━━ Excerpted data ━━

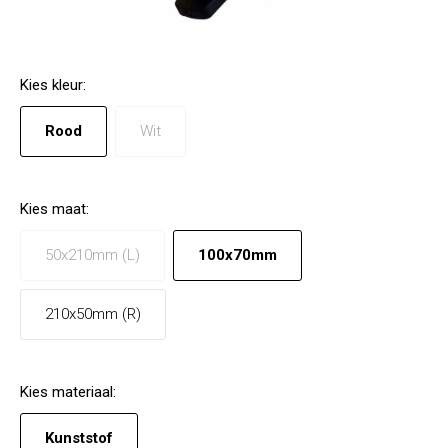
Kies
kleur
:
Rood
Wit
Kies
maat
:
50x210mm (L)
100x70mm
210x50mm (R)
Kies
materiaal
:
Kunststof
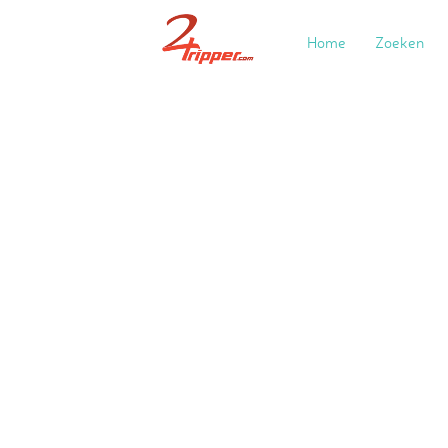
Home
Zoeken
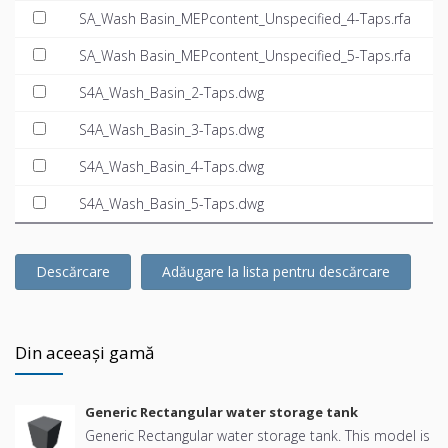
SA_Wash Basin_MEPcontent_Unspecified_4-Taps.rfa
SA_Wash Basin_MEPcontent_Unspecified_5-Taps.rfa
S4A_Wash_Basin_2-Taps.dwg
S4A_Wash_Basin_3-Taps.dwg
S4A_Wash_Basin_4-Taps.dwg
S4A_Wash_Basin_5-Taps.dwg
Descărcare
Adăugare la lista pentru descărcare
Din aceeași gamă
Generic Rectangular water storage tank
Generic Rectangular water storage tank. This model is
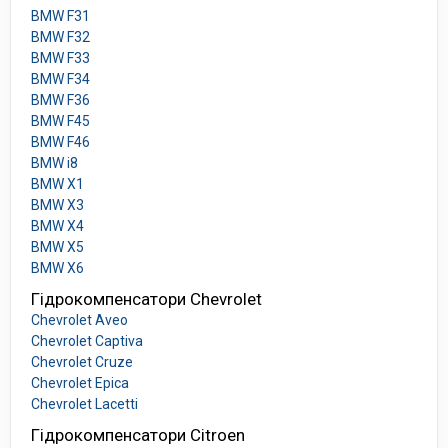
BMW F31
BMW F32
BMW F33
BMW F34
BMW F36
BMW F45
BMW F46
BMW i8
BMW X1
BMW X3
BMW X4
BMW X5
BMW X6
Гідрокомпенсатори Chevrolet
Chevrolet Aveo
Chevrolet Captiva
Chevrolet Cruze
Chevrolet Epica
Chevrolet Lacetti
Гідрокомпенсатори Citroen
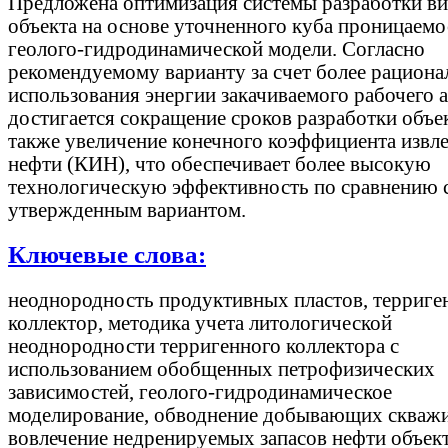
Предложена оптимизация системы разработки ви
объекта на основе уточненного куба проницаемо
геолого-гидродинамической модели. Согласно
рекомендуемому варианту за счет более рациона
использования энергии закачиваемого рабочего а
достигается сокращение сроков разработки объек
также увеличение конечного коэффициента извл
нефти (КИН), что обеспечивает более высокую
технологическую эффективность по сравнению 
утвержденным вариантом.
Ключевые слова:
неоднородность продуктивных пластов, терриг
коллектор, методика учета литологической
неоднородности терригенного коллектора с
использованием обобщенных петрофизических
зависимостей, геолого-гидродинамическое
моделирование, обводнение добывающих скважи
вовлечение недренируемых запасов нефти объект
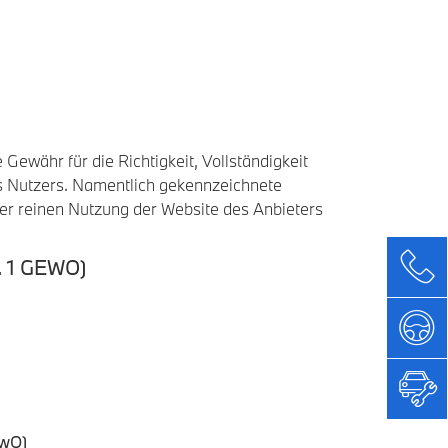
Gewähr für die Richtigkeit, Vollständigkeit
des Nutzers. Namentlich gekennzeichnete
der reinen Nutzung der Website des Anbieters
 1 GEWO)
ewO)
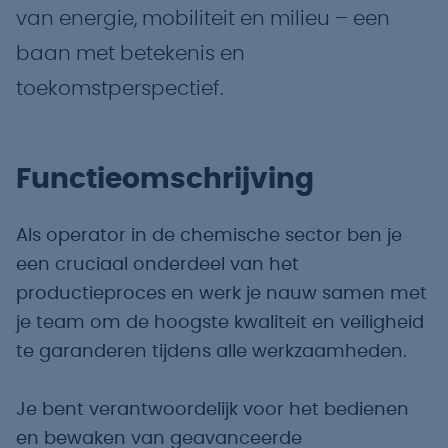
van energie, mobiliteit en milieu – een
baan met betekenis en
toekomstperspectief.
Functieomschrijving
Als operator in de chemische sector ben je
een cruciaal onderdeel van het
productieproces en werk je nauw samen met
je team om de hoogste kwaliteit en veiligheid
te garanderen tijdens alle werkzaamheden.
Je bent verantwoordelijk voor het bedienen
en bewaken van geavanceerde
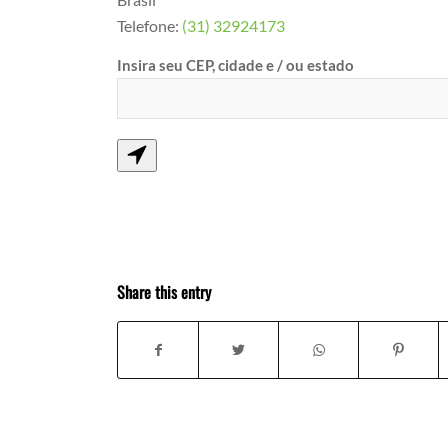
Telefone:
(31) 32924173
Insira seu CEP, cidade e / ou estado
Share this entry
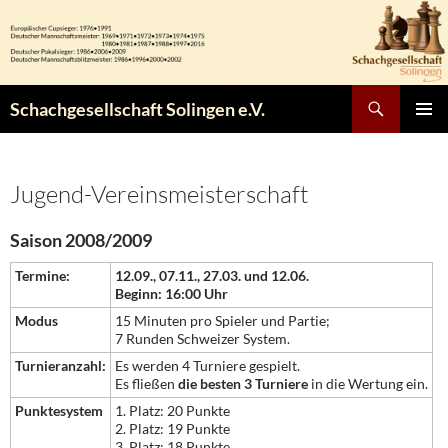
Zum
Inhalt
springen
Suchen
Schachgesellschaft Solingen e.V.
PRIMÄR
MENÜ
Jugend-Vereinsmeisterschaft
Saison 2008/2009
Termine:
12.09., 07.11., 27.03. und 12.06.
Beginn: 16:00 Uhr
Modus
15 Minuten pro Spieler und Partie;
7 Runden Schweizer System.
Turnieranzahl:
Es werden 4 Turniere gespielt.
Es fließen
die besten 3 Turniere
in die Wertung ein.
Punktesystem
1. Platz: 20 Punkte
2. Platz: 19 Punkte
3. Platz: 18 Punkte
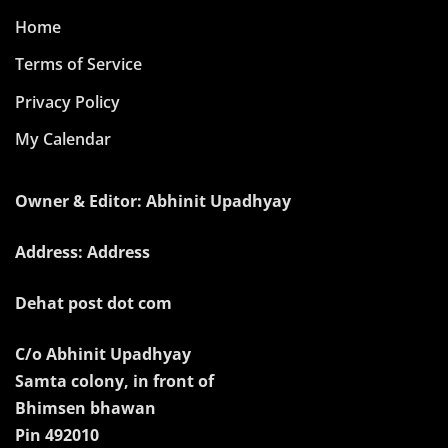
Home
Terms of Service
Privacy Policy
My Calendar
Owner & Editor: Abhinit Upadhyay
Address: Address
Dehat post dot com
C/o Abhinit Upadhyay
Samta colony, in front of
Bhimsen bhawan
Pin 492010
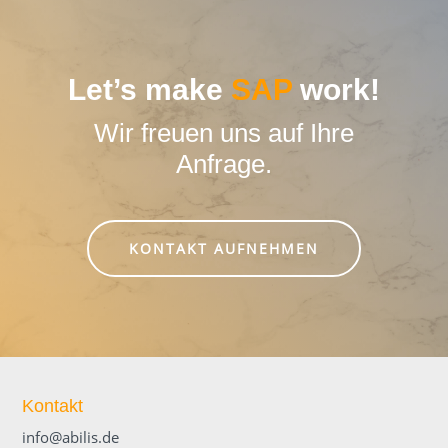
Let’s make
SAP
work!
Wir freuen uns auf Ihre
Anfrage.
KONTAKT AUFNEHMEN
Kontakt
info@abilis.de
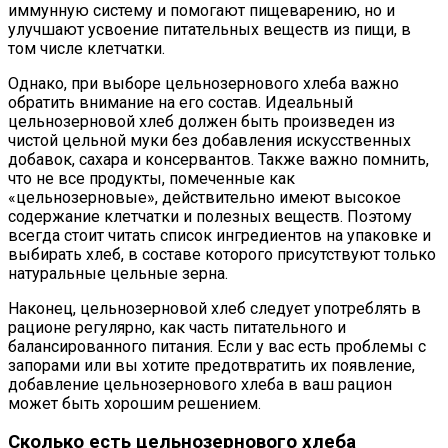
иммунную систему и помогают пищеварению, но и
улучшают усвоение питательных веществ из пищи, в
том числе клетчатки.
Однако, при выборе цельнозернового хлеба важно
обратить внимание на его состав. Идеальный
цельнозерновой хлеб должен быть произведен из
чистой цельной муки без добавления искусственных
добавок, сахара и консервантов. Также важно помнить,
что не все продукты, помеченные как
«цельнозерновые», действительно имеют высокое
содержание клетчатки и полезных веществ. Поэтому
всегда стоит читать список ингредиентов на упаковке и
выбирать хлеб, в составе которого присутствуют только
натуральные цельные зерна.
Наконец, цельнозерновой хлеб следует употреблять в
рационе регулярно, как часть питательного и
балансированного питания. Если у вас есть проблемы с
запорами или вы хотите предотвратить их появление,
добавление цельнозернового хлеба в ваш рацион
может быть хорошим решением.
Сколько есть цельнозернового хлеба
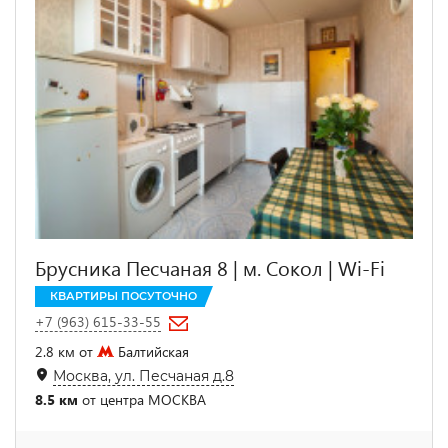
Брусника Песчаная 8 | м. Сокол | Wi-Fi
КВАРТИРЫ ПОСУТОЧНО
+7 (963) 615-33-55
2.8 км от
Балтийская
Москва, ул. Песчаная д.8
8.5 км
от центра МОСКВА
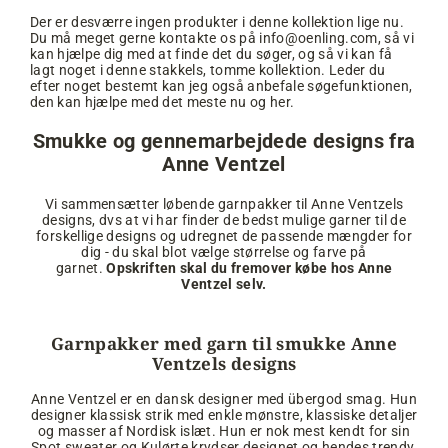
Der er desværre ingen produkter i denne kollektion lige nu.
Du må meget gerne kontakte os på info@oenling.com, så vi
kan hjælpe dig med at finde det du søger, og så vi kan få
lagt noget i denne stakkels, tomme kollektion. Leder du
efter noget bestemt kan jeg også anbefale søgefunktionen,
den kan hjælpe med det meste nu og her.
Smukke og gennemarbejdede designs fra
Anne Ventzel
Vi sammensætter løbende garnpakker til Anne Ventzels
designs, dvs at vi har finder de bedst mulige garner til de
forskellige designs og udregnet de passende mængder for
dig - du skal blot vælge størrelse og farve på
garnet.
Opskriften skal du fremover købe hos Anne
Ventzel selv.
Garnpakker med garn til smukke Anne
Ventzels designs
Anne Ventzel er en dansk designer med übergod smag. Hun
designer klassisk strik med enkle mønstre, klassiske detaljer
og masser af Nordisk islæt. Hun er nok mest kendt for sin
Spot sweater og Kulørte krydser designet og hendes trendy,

━━━

**Exercise goal**
The lines to copy run from the one containing "og masser af" through the last line above. Copy them exactly and include nothing else.

**Written response**
og masser af Nordisk islæt. Hun er nok mest kendt for sin
Spot sweater og Kulørte krydser designet og hendes trendy,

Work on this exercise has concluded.